Written task –
Could you copy out the listing below line for line, changing nothing?

Source material –

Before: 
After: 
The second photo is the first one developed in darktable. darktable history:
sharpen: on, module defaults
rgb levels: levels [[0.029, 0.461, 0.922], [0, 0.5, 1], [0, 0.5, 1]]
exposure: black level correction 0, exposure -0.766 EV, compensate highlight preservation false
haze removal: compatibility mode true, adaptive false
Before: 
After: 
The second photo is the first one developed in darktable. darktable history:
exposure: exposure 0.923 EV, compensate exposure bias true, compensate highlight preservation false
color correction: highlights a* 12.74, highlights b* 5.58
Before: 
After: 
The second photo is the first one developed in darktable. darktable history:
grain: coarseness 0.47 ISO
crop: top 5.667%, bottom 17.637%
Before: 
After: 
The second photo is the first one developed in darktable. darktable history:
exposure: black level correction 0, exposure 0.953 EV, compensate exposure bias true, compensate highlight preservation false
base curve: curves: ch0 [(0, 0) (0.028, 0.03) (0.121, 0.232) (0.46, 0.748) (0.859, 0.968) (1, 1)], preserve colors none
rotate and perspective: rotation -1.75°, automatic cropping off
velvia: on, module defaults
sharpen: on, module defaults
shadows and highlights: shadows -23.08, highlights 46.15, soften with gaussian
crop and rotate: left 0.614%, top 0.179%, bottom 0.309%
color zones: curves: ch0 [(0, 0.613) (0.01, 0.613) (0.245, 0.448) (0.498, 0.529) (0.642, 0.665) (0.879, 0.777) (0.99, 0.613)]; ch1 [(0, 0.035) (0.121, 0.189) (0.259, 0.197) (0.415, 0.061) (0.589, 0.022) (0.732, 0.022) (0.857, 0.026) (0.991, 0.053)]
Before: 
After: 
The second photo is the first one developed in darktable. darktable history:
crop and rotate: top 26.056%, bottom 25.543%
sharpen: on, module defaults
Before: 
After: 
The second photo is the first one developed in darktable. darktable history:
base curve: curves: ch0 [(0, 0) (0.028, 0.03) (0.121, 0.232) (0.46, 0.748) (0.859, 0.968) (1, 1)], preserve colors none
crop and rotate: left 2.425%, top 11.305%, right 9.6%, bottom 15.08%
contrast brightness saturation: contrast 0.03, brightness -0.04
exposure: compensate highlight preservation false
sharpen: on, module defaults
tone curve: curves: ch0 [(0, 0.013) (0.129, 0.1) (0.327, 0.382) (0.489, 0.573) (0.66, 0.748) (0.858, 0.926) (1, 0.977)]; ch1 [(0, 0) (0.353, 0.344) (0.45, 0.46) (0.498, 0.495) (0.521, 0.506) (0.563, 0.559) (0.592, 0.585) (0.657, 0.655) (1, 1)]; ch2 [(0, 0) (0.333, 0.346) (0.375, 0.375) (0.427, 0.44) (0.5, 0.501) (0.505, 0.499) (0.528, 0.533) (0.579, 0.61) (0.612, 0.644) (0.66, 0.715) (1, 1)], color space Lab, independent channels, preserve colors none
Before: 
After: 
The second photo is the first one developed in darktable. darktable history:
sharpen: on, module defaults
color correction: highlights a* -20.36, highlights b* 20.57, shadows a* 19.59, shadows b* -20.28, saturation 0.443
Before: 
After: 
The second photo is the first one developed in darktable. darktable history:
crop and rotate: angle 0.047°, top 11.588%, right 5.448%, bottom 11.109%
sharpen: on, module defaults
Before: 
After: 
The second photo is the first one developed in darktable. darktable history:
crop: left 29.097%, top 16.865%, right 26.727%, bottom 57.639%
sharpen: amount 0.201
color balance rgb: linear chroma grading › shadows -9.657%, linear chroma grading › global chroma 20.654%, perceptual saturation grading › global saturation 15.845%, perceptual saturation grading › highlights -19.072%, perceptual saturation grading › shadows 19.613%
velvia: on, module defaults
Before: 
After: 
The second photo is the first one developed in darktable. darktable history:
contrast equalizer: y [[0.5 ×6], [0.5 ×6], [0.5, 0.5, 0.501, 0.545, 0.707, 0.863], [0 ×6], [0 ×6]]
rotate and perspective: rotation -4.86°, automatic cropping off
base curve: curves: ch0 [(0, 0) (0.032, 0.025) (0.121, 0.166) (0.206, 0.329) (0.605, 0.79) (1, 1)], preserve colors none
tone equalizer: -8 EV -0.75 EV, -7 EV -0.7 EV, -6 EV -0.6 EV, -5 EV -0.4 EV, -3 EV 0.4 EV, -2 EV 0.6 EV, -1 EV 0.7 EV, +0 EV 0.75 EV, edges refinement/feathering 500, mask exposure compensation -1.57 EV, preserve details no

Worked solution –
Before: 
After: 
The second photo is the first one developed in darktable. darktable history:
sharpen: on, module defaults
rgb levels: levels [[0.029, 0.461, 0.922], [0, 0.5, 1], [0, 0.5, 1]]
exposure: black level correction 0, exposure -0.766 EV, compensate highlight preservation false
haze removal: compatibility mode true, adaptive false
Before: 
After: 
The second photo is the first one developed in darktable. darktable history:
exposure: exposure 0.923 EV, compensate exposure bias true, compensate highlight preservation false
color correction: highlights a* 12.74, highlights b* 5.58
Before: 
After: 
The second photo is the first one developed in darktable. darktable history:
grain: coarseness 0.47 ISO
crop: top 5.667%, bottom 17.637%
Before: 
After: 
The second photo is the first one developed in darktable. darktable history:
exposure: black level correction 0, exposure 0.953 EV, compensate exposure bias true, compensate highlight preservation false
base curve: curves: ch0 [(0, 0) (0.028, 0.03) (0.121, 0.232) (0.46, 0.748) (0.859, 0.968) (1, 1)], preserve colors none
rotate and perspective: rotation -1.75°, automatic cropping off
velvia: on, module defaults
sharpen: on, module defaults
shadows and highlights: shadows -23.08, highlights 46.15, soften with gaussian
crop and rotate: left 0.614%, top 0.179%, bottom 0.309%
color zones: curves: ch0 [(0, 0.613) (0.01, 0.613) (0.245, 0.448) (0.498, 0.529) (0.642, 0.665) (0.879, 0.777) (0.99, 0.613)]; ch1 [(0, 0.035) (0.121, 0.189) (0.259, 0.197) (0.415, 0.061) (0.589, 0.022) (0.732, 0.022) (0.857, 0.026) (0.991, 0.053)]
Before: 
After: 
The second photo is the first one developed in darktable. darktable history:
crop and rotate: top 26.056%, bottom 25.543%
sharpen: on, module defaults
Before: 
After: 
The second photo is the first one developed in darktable. darktable history:
base curve: curves: ch0 [(0, 0) (0.028, 0.03) (0.121, 0.232) (0.46, 0.748) (0.859, 0.968) (1, 1)], preserve colors none
crop and rotate: left 2.425%, top 11.305%, right 9.6%, bottom 15.08%
contrast brightness saturation: contrast 0.03, brightness -0.04
exposure: compensate highlight preservation false
sharpen: on, module defaults
tone curve: curves: ch0 [(0, 0.013) (0.129, 0.1) (0.327, 0.382) (0.489, 0.573) (0.66, 0.748) (0.858, 0.926) (1, 0.977)]; ch1 [(0, 0) (0.353, 0.344) (0.45, 0.46) (0.498, 0.495) (0.521, 0.506) (0.563, 0.559) (0.592, 0.585) (0.657, 0.655) (1, 1)]; ch2 [(0, 0) (0.333, 0.346) (0.375, 0.375) (0.427, 0.44) (0.5, 0.501) (0.505, 0.499) (0.528, 0.533) (0.579, 0.61) (0.612, 0.644) (0.66, 0.715) (1, 1)], color space Lab, independent channels, preserve colors none
Before: 
After: 
The second photo is the first one developed in darktable. darktable history:
sharpen: on, module defaults
color correction: highlights a* -20.36, highlights b* 20.57, shadows a* 19.59, shadows b* -20.28, saturation 0.443
Before: 
After: 
The second photo is the first one developed in darktable. darktable history:
crop and rotate: angle 0.047°, top 11.588%, right 5.448%, bottom 11.109%
sharpen: on, module defaults
Before: 
After: 
The second photo is the first one developed in darktable. darktable history:
crop: left 29.097%, top 16.865%, right 26.727%, bottom 57.639%
sharpen: amount 0.201
color balance rgb: linear chroma grading › shadows -9.657%, linear chroma grading › global chroma 20.654%, perceptual saturation grading › global saturation 15.845%, perceptual saturation grading › highlights -19.072%, perceptual saturation grading › shadows 19.613%
velvia: on, module defaults
Before: 
After: 
The second photo is the first one developed in darktable. darktable history:
contrast equalizer: y [[0.5 ×6], [0.5 ×6], [0.5, 0.5, 0.501, 0.545, 0.707, 0.863], [0 ×6], [0 ×6]]
rotate and perspective: rotation -4.86°, automatic cropping off
base curve: curves: ch0 [(0, 0) (0.032, 0.025) (0.121, 0.166) (0.206, 0.329) (0.605, 0.79) (1, 1)], preserve colors none
tone equalizer: -8 EV -0.75 EV, -7 EV -0.7 EV, -6 EV -0.6 EV, -5 EV -0.4 EV, -3 EV 0.4 EV, -2 EV 0.6 EV, -1 EV 0.7 EV, +0 EV 0.75 EV, edges refinement/feathering 500, mask exposure compensation -1.57 EV, preserve details no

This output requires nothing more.